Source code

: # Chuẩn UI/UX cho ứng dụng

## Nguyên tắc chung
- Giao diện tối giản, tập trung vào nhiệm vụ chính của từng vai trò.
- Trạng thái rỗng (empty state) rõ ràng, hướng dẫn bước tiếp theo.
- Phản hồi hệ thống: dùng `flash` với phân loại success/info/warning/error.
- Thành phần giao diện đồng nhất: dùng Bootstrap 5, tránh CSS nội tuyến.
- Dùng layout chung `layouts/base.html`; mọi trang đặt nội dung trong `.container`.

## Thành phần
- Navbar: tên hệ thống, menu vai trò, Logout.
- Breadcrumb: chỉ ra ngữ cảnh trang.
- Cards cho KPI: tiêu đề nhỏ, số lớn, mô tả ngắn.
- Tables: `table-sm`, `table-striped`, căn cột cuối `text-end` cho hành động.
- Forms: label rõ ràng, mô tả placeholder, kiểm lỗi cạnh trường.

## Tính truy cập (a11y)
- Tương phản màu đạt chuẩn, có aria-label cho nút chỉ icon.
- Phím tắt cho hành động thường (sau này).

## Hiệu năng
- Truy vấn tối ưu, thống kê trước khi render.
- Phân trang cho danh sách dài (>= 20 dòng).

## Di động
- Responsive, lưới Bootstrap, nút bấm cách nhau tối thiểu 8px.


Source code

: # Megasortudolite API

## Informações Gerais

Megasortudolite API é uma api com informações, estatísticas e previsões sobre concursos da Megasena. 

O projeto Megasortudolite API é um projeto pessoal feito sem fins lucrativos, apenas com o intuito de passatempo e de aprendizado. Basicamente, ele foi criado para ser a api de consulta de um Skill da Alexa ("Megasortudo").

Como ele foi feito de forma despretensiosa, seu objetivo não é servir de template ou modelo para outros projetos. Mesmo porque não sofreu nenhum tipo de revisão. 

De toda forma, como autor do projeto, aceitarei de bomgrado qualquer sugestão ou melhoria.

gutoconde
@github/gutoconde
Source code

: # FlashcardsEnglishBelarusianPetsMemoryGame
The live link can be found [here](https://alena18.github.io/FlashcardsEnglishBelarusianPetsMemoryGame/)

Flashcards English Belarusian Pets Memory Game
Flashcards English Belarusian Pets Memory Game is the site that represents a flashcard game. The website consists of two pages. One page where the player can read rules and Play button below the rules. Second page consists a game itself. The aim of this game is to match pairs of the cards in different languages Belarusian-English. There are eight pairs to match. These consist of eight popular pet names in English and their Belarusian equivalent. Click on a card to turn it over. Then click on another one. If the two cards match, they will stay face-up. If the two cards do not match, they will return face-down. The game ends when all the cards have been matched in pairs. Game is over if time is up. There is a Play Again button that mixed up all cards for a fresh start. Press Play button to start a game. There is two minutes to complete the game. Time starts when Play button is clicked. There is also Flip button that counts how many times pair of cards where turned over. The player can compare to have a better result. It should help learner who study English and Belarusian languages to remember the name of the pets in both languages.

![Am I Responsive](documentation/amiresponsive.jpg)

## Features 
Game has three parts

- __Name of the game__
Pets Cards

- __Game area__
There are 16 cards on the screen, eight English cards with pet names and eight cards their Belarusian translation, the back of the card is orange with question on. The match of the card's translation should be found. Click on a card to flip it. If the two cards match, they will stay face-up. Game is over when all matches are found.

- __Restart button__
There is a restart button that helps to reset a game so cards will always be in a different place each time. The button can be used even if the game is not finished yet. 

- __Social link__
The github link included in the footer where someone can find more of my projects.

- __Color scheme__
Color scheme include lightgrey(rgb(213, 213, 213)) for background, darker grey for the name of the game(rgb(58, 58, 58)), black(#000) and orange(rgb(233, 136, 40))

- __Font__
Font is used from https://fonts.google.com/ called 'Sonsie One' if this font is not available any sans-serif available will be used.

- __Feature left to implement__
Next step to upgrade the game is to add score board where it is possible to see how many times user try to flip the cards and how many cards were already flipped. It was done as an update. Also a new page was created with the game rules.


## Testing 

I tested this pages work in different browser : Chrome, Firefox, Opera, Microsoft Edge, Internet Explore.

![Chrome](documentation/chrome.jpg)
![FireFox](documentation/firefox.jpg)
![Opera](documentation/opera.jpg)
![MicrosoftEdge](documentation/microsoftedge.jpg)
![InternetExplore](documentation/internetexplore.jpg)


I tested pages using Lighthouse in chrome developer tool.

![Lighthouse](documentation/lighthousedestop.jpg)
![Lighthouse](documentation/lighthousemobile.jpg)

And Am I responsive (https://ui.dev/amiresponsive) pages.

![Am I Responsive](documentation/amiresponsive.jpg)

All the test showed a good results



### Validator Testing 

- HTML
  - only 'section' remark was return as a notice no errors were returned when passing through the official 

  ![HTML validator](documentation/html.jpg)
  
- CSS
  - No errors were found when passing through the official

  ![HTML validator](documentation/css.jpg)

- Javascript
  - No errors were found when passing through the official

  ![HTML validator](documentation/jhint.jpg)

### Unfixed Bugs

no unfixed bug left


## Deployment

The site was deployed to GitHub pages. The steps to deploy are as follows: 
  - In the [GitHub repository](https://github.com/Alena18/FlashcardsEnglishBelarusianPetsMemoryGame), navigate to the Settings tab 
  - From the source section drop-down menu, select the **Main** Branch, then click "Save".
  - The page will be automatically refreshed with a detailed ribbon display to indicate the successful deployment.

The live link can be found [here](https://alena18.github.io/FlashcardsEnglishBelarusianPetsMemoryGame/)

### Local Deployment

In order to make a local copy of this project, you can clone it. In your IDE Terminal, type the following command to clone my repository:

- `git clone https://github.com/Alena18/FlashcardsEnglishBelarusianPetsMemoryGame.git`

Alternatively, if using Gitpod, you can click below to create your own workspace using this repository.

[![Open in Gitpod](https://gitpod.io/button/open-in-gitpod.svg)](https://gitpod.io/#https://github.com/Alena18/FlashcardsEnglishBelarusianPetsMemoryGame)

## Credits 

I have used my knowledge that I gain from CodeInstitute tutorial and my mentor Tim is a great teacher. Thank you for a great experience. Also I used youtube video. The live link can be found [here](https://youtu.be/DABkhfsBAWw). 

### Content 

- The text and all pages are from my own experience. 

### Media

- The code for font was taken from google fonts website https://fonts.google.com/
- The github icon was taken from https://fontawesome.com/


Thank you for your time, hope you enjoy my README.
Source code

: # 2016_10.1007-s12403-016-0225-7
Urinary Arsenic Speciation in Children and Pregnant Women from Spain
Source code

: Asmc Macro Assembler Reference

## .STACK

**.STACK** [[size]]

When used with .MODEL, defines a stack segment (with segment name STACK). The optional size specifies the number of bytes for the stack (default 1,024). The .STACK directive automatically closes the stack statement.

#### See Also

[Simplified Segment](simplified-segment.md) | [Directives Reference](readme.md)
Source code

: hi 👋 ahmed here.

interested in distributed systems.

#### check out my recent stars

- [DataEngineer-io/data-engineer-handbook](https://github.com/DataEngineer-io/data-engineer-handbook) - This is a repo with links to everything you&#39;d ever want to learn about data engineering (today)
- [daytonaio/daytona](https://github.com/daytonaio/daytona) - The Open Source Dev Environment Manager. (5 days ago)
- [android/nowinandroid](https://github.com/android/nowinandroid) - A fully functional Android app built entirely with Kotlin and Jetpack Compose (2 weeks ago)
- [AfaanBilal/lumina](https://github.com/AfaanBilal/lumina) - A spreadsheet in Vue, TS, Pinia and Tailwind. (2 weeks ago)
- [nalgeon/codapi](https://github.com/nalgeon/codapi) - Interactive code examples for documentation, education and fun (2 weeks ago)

────────

* [Exercise requirements]: Copy out all of the records above word for word, keeping every line unchanged.

* [Answer to the problem]:
Source code

: # Chuẩn UI/UX cho ứng dụng

## Nguyên tắc chung
- Giao diện tối giản, tập trung vào nhiệm vụ chính của từng vai trò.
- Trạng thái rỗng (empty state) rõ ràng, hướng dẫn bước tiếp theo.
- Phản hồi hệ thống: dùng `flash` với phân loại success/info/warning/error.
- Thành phần giao diện đồng nhất: dùng Bootstrap 5, tránh CSS nội tuyến.
- Dùng layout chung `layouts/base.html`; mọi trang đặt nội dung trong `.container`.

## Thành phần
- Navbar: tên hệ thống, menu vai trò, Logout.
- Breadcrumb: chỉ ra ngữ cảnh trang.
- Cards cho KPI: tiêu đề nhỏ, số lớn, mô tả ngắn.
- Tables: `table-sm`, `table-striped`, căn cột cuối `text-end` cho hành động.
- Forms: label rõ ràng, mô tả placeholder, kiểm lỗi cạnh trường.

## Tính truy cập (a11y)
- Tương phản màu đạt chuẩn, có aria-label cho nút chỉ icon.
- Phím tắt cho hành động thường (sau này).

## Hiệu năng
- Truy vấn tối ưu, thống kê trước khi render.
- Phân trang cho danh sách dài (>= 20 dòng).

## Di động
- Responsive, lưới Bootstrap, nút bấm cách nhau tối thiểu 8px.


Source code

: # Megasortudolite API

## Informações Gerais

Megasortudolite API é uma api com informações, estatísticas e previsões sobre concursos da Megasena. 

O projeto Megasortudolite API é um projeto pessoal feito sem fins lucrativos, apenas com o intuito de passatempo e de aprendizado. Basicamente, ele foi criado para ser a api de consulta de um Skill da Alexa ("Megasortudo").

Como ele foi feito de forma despretensiosa, seu objetivo não é servir de template ou modelo para outros projetos. Mesmo porque não sofreu nenhum tipo de revisão. 

De toda forma, como autor do projeto, aceitarei de bomgrado qualquer sugestão ou melhoria.

gutoconde
@github/gutoconde
Source code

: # FlashcardsEnglishBelarusianPetsMemoryGame
The live link can be found [here](https://alena18.github.io/FlashcardsEnglishBelarusianPetsMemoryGame/)

Flashcards English Belarusian Pets Memory Game
Flashcards English Belarusian Pets Memory Game is the site that represents a flashcard game. The website consists of two pages. One page where the player can read rules and Play button below the rules. Second page consists a game itself. The aim of this game is to match pairs of the cards in different languages Belarusian-English. There are eight pairs to match. These consist of eight popular pet names in English and their Belarusian equivalent. Click on a card to turn it over. Then click on another one. If the two cards match, they will stay face-up. If the two cards do not match, they will return face-down. The game ends when all the cards have been matched in pairs. Game is over if time is up. There is a Play Again button that mixed up all cards for a fresh start. Press Play button to start a game. There is two minutes to complete the game. Time starts when Play button is clicked. There is also Flip button that counts how many times pair of cards where turned over. The player can compare to have a better result. It should help learner who study English and Belarusian languages to remember the name of the pets in both languages.

![Am I Responsive](documentation/amiresponsive.jpg)

## Features 
Game has three parts

- __Name of the game__
Pets Cards

- __Game area__
There are 16 cards on the screen, eight English cards with pet names and eight cards their Belarusian translation, the back of the card is orange with question on. The match of the card's translation should be found. Click on a card to flip it. If the two cards match, they will stay face-up. Game is over when all matches are found.

- __Restart button__
There is a restart button that helps to reset a game so cards will always be in a different place each time. The button can be used even if the game is not finished yet. 

- __Social link__
The github link included in the footer where someone can find more of my projects.

- __Color scheme__
Color scheme include lightgrey(rgb(213, 213, 213)) for background, darker grey for the name of the game(rgb(58, 58, 58)), black(#000) and orange(rgb(233, 136, 40))

- __Font__
Font is used from https://fonts.google.com/ called 'Sonsie One' if this font is not available any sans-serif available will be used.

- __Feature left to implement__
Next step to upgrade the game is to add score board where it is possible to see how many times user try to flip the cards and how many cards were already flipped. It was done as an update. Also a new page was created with the game rules.


## Testing 

I tested this pages work in different browser : Chrome, Firefox, Opera, Microsoft Edge, Internet Explore.

![Chrome](documentation/chrome.jpg)
![FireFox](documentation/firefox.jpg)
![Opera](documentation/opera.jpg)
![MicrosoftEdge](documentation/microsoftedge.jpg)
![InternetExplore](documentation/internetexplore.jpg)


I tested pages using Lighthouse in chrome developer tool.

![Lighthouse](documentation/lighthousedestop.jpg)
![Lighthouse](documentation/lighthousemobile.jpg)

And Am I responsive (https://ui.dev/amiresponsive) pages.

![Am I Responsive](documentation/amiresponsive.jpg)

All the test showed a good results



### Validator Testing 

- HTML
  - only 'section' remark was return as a notice no errors were returned when passing through the official 

  ![HTML validator](documentation/html.jpg)
  
- CSS
  - No errors were found when passing through the official

  ![HTML validator](documentation/css.jpg)

- Javascript
  - No errors were found when passing through the official

  ![HTML validator](documentation/jhint.jpg)

### Unfixed Bugs

no unfixed bug left


## Deployment

The site was deployed to GitHub pages. The steps to deploy are as follows: 
  - In the [GitHub repository](https://github.com/Alena18/FlashcardsEnglishBelarusianPetsMemoryGame), navigate to the Settings tab 
  - From the source section drop-down menu, select the **Main** Branch, then click "Save".
  - The page will be automatically refreshed with a detailed ribbon display to indicate the successful deployment.

The live link can be found [here](https://alena18.github.io/FlashcardsEnglishBelarusianPetsMemoryGame/)

### Local Deployment

In order to make a local copy of this project, you can clone it. In your IDE Terminal, type the following command to clone my repository:

- `git clone https://github.com/Alena18/FlashcardsEnglishBelarusianPetsMemoryGame.git`

Alternatively, if using Gitpod, you can click below to create your own workspace using this repository.

[![Open in Gitpod](https://gitpod.io/button/open-in-gitpod.svg)](https://gitpod.io/#https://github.com/Alena18/FlashcardsEnglishBelarusianPetsMemoryGame)

## Credits 

I have used my knowledge that I gain from CodeInstitute tutorial and my mentor Tim is a great teacher. Thank you for a great experience. Also I used youtube video. The live link can be found [here](https://youtu.be/DABkhfsBAWw). 

### Content 

- The text and all pages are from my own experience. 

### Media

- The code for font was taken from google fonts website https://fonts.google.com/
- The github icon was taken from https://fontawesome.com/


Thank you for your time, hope you enjoy my README.
Source code

: # 2016_10.1007-s12403-016-0225-7
Urinary Arsenic Speciation in Children and Pregnant Women from Spain
Source code

: Asmc Macro Assembler Reference

## .STACK

**.STACK** [[size]]

When used with .MODEL, defines a stack segment (with segment name STACK). The optional size specifies the number of bytes for the stack (default 1,024). The .STACK directive automatically closes the stack statement.

#### See Also

[Simplified Segment](simplified-segment.md) | [Directives Reference](readme.md)
Source code

: hi 👋 ahmed here.

interested in distributed systems.

#### check out my recent stars

- [DataEngineer-io/data-engineer-handbook](https://github.com/DataEngineer-io/data-engineer-handbook) - This is a repo with links to everything you&#39;d ever want to learn about data engineering (today)
- [daytonaio/daytona](https://github.com/daytonaio/daytona) - The Open Source Dev Environment Manager. (5 days ago)
- [android/nowinandroid](https://github.com/android/nowinandroid) - A fully functional Android app built entirely with Kotlin and Jetpack Compose (2 weeks ago)
- [AfaanBilal/lumina](https://github.com/AfaanBilal/lumina) - A spreadsheet in Vue, TS, Pinia and Tailwind. (2 weeks ago)
- [nalgeon/codapi](https://github.com/nalgeon/codapi) - Interactive code examples for documentation, education and fun (2 weeks ago)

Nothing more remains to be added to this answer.